A couple of months back, Tony and I had the pleasure of planting a grouping of potted succulents in a formal setting in a courtyard for an HOA (Home Owners’ Association) in the Russian Hill neighborhood. The clients had come into the nursery at Flora Grubb Gardens and worked with our previous assistant manager, Camille (of the Happy Dance in my previous post), to gather some pots and plants for the job, and they hired me to do the planting work.
It was an interesting little microclimate. Russian Hill isn’t the warmest part of town. It’s in the northeast corner of the city, and is so named because it’s where a Russian cemetery had been established in the decades before the Gold Rush, when San Francisco was just a tiny village of a few dozen people on the waterfront, calling the town Yerba Buena. This particular property is four or five floors of condos on top of retail and offices. The courtyard is the roof of the offices, and is a U-shape that faces away from the prevailing winds. That made it warm and cozy in there. Succulents were a great choice. The tenants had a planter bed in this spot, but it kept leaking into an office below. They had it emptied, and topped off with a deck instead. Kids kept scrambling all over it, and the fencing at the back of it is perilously low and presented a risk for them to tumble over, so the solution was to cover it in potted xeric plants, and back it with something tall that would keep them from approaching the edge.

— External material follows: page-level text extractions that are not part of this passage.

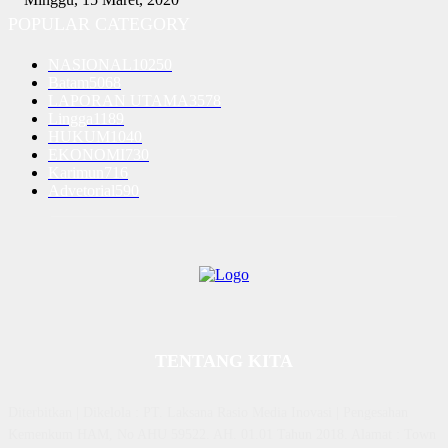
POPULAR CATEGORY
NASIONAL
10250
Batam
5068
LAPORAN UTAMA
3578
Lingga
1189
HUKUM
1040
EKONOMI
730
Karimun
716
Advetorial
590
TENTANG KITA
Diterbitkan | Dikelola : PT. Laksana Rasio Media Inovasi | Pengesahan
Kemenkum HAM, No AHU 59522. AH. 01.01 Tahun 2018. Alamat : Town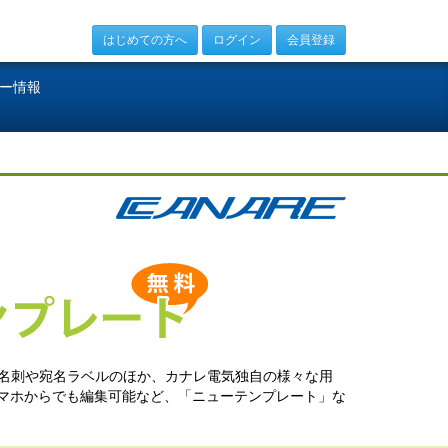
はじめての方へ
ログイン
会員登録
ー情報
 名刺や宛名ラベルのほか、カナレ電気独自の様々な用
スマホからでも編集可能など、「ニューテンプレート」な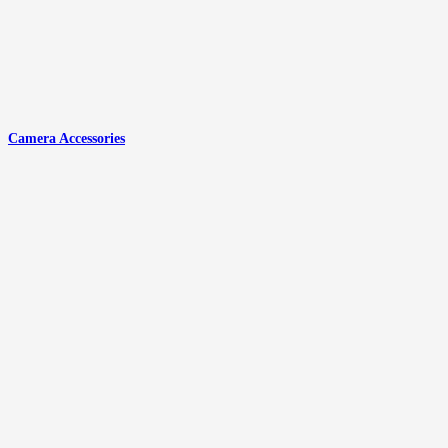
Camera Accessories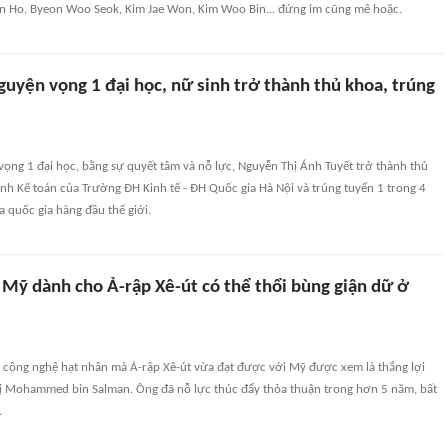
on Ho, Byeon Woo Seok, Kim Jae Won, Kim Woo Bin... đứng im cũng mê hoặc.
uyện vọng 1 đại học, nữ sinh trở thành thủ khoa, trúng
ọng 1 đại học, bằng sự quyết tâm và nỗ lực, Nguyễn Thị Ánh Tuyết trở thành thủ
nh Kế toán của Trường ĐH Kinh tế - ĐH Quốc gia Hà Nội và trúng tuyển 1 trong 4
a quốc gia hàng đầu thế giới.
Mỹ dành cho Ả-rập Xê-út có thể thổi bùng giận dữ ở
n công nghệ hạt nhân mà Ả-rập Xê-út vừa đạt được với Mỹ được xem là thắng lợi
 vị Mohammed bin Salman. Ông đã nỗ lực thúc đẩy thỏa thuận trong hơn 5 năm, bất
.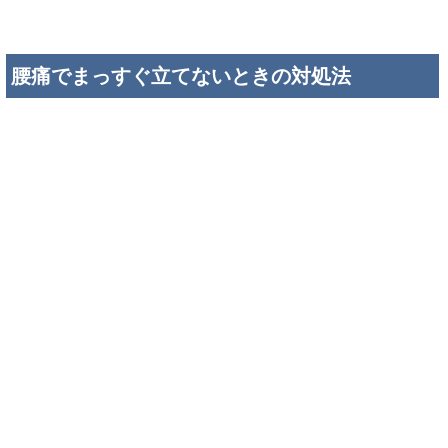
腰痛でまっすぐ立てないときの対処法
腰痛でまっすぐ立てないとき、「とにかく腰を伸ばしたほう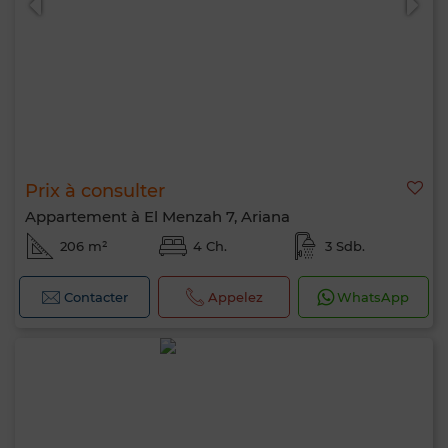
Prix à consulter
Appartement à El Menzah 7, Ariana
206 m²
4 Ch.
3 Sdb.
Contacter
Appelez
WhatsApp
Bonjour, je suis MIA. Quel critère souhaitez-
vous appliquer maintenant ?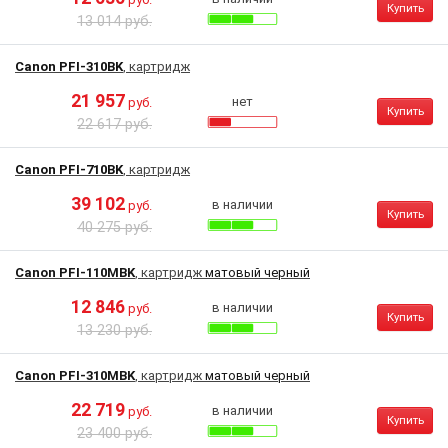
Купить
13 014 руб.
Canon PFI-310BK
, картридж
21 957
нет
руб.
Купить
22 617 руб.
Canon PFI-710BK
, картридж
39 102
в наличии
руб.
Купить
40 275 руб.
Canon PFI-110MBK
, картридж
матовый черный
12 846
в наличии
руб.
Купить
13 230 руб.
Canon PFI-310MBK
, картридж
матовый черный
22 719
в наличии
руб.
Купить
23 400 руб.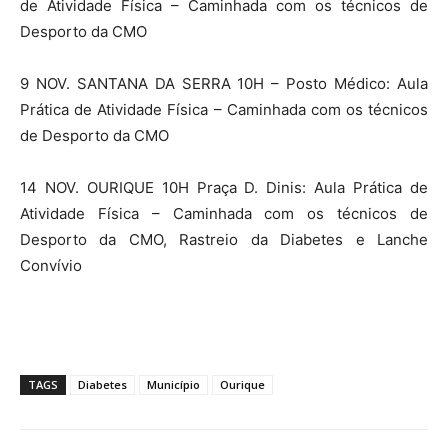
de Atividade Física – Caminhada com os técnicos de
Desporto da CMO
9 NOV. SANTANA DA SERRA 10H – Posto Médico: Aula
Prática de Atividade Física – Caminhada com os técnicos
de Desporto da CMO
14 NOV. OURIQUE 10H Praça D. Dinis: Aula Prática de
Atividade Física – Caminhada com os técnicos de
Desporto da CMO, Rastreio da Diabetes e Lanche
Convívio
TAGS
Diabetes
Município
Ourique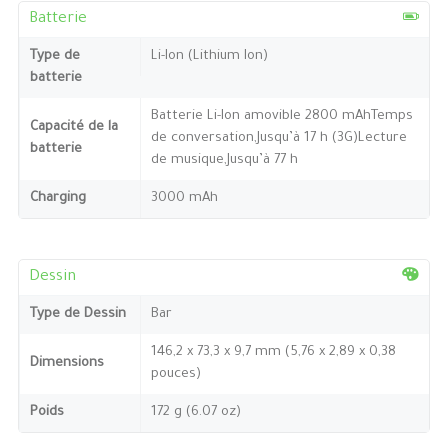
Batterie
Type de
Li-Ion (Lithium Ion)
batterie
Batterie Li-Ion amovible 2800 mAhTemps
Capacité de la
de conversation,Jusqu’à 17 h (3G)Lecture
batterie
de musique,Jusqu’à 77 h
Charging
3000 mAh
Dessin
Type de Dessin
Bar
146,2 x 73,3 x 9,7 mm (5,76 x 2,89 x 0,38
Dimensions
pouces)
Poids
172 g (6.07 oz)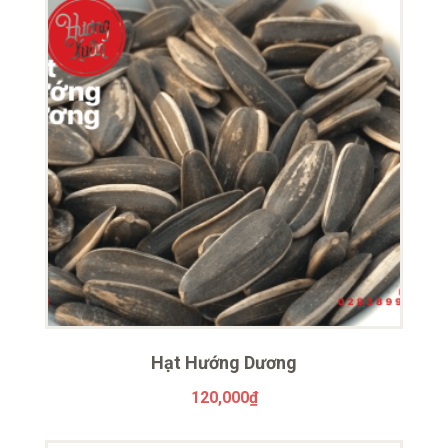
Hạt Hướng Dương
120,000
₫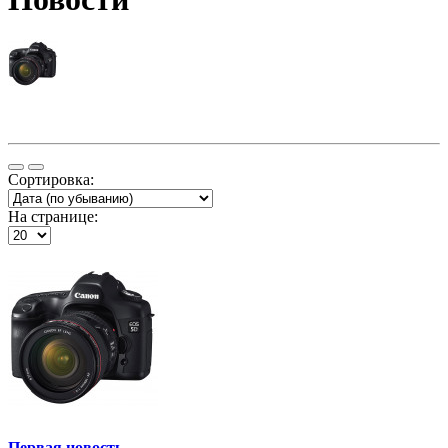
Сортировка:
На странице:
Первая новость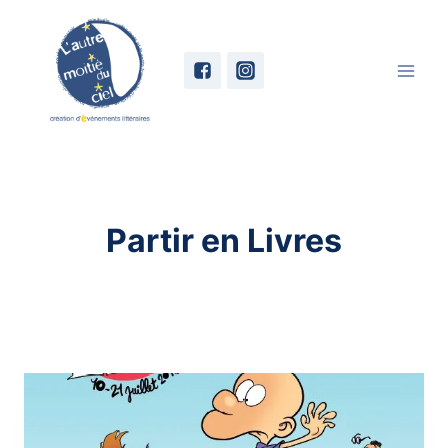
Skip
to
content
Partir en Livres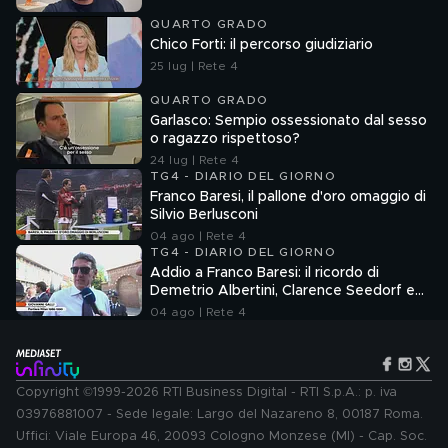
QUARTO GRADO
Chico Forti: il percorso giudiziario
25 lug | Rete 4
QUARTO GRADO
Garlasco: Sempio ossessionato dal sesso
o ragazzo rispettoso?
24 lug | Rete 4
TG4 - DIARIO DEL GIORNO
Franco Baresi, il pallone d'oro omaggio di
Silvio Berlusconi
04 ago | Rete 4
TG4 - DIARIO DEL GIORNO
Addio a Franco Baresi: il ricordo di
Demetrio Albertini, Clarence Seedorf e
Giovanni Galli
04 ago | Rete 4
Copyright ©1999-2026 RTI Business Digital - RTI S.p.A.: p. iva
03976881007 - Sede legale: Largo del Nazareno 8, 00187 Roma.
Uffici: Viale Europa 46, 20093 Cologno Monzese (MI) - Cap. Soc.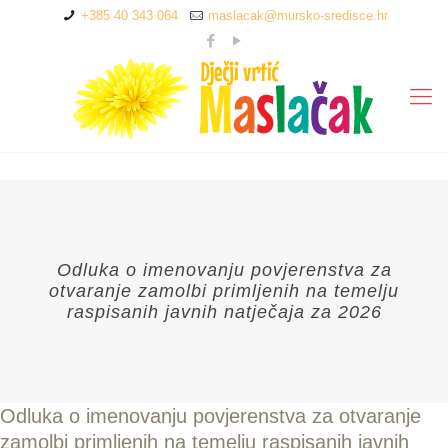
+385 40 343 064
maslacak@mursko-sredisce.hr
Odluka o imenovanju povjerenstva za
otvaranje zamolbi primljenih na temelju
raspisanih javnih natječaja za 2026
Odluka o imenovanju povjerenstva za otvaranje
zamolbi primljenih na temelju raspisanih javnih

We arranged the pots in a nice, formally symmetrical layout, utilizing the pediments and flat spaces around the end of the courtyard to tie the whole space together. The rest of the courtyard plantings were gravel beds with boxwood hedges and rounded topiary pillars, and some Japanese maples. They had selected an orange sphere to add a modern element to the already-modernized formality of the succulent planters, but we encouraged them to have another group of spheres delivered so that we could continue them down the center of the courtyard to further tie the spaces together. It worked out brilliantly! The spheres mimic the topiary forms along the sides of the courtyard, and the orange in particular helps highlight the orange new-growth tips of the maple in the same bed. It really turned out perfect all around!
The tall plants in the back are Furcraea macdougalii, and the bowls all have Agave ‘Blue Glow’. I love how the agaves’ red-orange edges are picked up by the orange sphere. Different sedums in reds, purples, blue-greys, and greens are in all of the pots, to bring them all together and balance each pot with another. A couple of large Echeveria gibbiflora hybrids flanking the lower pots repeat the rosette form of the agaves. As the sandstone-colored pots age, they take on a hint of purple. That’ll help bring the purple tones of the sedums into balance even more! This was one of my favorite potting jobs we’ve done, despite my “love” of boxwood. 🙂 I love how clean and crisp the courtyard is. Perfect for a semi-public space.
I’m off topic here, but what the heck is the pretty little hop-like plant in this post? http://vivblogs.com/2013/07/21/racist-comments-other-matters-of-great-importance-4811-4824/
Hi Vivian – Not off topic at all, in my world. 🙂 It’s an ornamental oregano called Kent Beauty. I saw that on your post yesterday and was thinking how beautiful it was and that I should know that plant since I’ve seen it (and heck, we even sell it at the nursery where I work), but I couldn’t remember the name. Then you asked me. Greeeaaaat. 🙂 Fortunately, I have lots of planty friends, and Megan at Far Out Flora was able to ID it for me!